Tzipi Livni has seen a sharp turnaround in fortunes for Israel's ruling Kadima party since she became leader last month and could beat the right-wing opposition in a coming election, polls on Monday indicated.
President Shimon Peres, formally setting into motion procedures for a national ballot, told the Knesset after consultations with political parties that there was no chance of reaching a deal now to form a new coalition government. Following Peres' announcement, parliament has up to three weeks to dissolve itself and set an election date, widely expected to be scheduled for January or February.
Two newspaper surveys, published after Livni abandoned on Sunday her efforts to forge a coalition government and recommended to Peres a parliamentary election be held, showed Kadima just beating Benjamin Netanyahu's Likud - a reversal of the results forecast in previous polls, published in August.
Livni's Kadima colleagues attributed the gains to her image as a new kind of corruption-free politician, though few appeared to relish going to polls with an untested leader so soon. "I think that we didn't want an election. We wanted to continue in the existing (coalition) configuration," Environment Minister Gideon Ezra of Kadima told Israel's Army Radio.
Briefing her faction, Livni, a 50-year-old former lawyer and one-time Mossad operative, made clear she was not complacent. "We all awoke today to flattering polls, and while this is certainly important, we need a Kadima that is strong, a Kadima that is united, a Kadima that strides forward as one," she said.

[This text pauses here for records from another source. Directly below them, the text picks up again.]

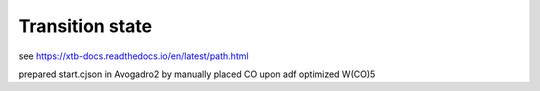 Transition state
================

see https://xtb-docs.readthedocs.io/en/latest/path.html

prepared start.cjson in Avogadro2 by manually placed CO upon adf optimized W(CO)5



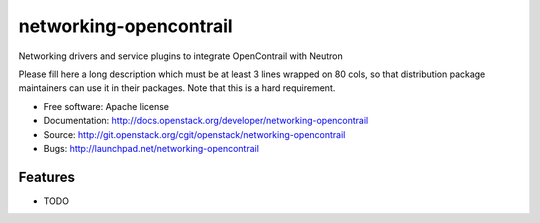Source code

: ===============================
networking-opencontrail
===============================

Networking drivers and service plugins to integrate OpenContrail with Neutron

Please fill here a long description which must be at least 3 lines wrapped on
80 cols, so that distribution package maintainers can use it in their packages.
Note that this is a hard requirement.

* Free software: Apache license
* Documentation: http://docs.openstack.org/developer/networking-opencontrail
* Source: http://git.openstack.org/cgit/openstack/networking-opencontrail
* Bugs: http://launchpad.net/networking-opencontrail

Features
--------

* TODO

With Israel focused on choosing a new leadership, prospects for progress in slow-moving US-sponsored peace negotiations with the Palestinians seem dim. Washington had hoped for at least a framework agreement by the end of the year.
Centrist Kadima was battered by the 2006 Lebanon war and a graft scandal that forced Prime Minister Ehud Olmert to resign last month, although he remains in office until a new government is formed. Livni replaced Olmert as Kadima leader on September 17.
The poll in Yedioth Ahronoth daily predicted Kadima would take 29 of 120 seats in the Knesset - the same number it has now - while Likud would take 26, up from 12. The Labour party of Defence Minister Ehud Barak, Olmert's main ally in the outgoing government, was seen taking 11 seats, down from 19 now.
A similar poll, also conducted on Sunday, for the Maariv newspaper gave Kadima 31 seats, Likud 29 and Labour 11. The results broke with past surveys that saw Netanyahu, a former prime minister whose popularity has been boosted by Israeli security jitters, easily beating Kadima and Labour.
Two polls in August, before Livni replaced Olmert as Kadima leader on September 17, showed Likud winning between 31 and 33 seats against a Kadima led by Livni that would take only 20 to 23. Yuval Steinitz, a senior Likud lawmaker and Netanyahu confidant, described the surveys as selective and biased.
"The polls I've seen show Likud leading by six or seven seats, though that's still not enough," he told Reuters. Livni said on Sunday her efforts to form a new coalition government had failed over the demands of a key religious Jewish faction for special welfare stipends, and that she would seek an early ballot. The Yedioth survey had 500 respondents and a 4.5 percent margin of error. Maariv, which polled 900 people, gave no margin of error.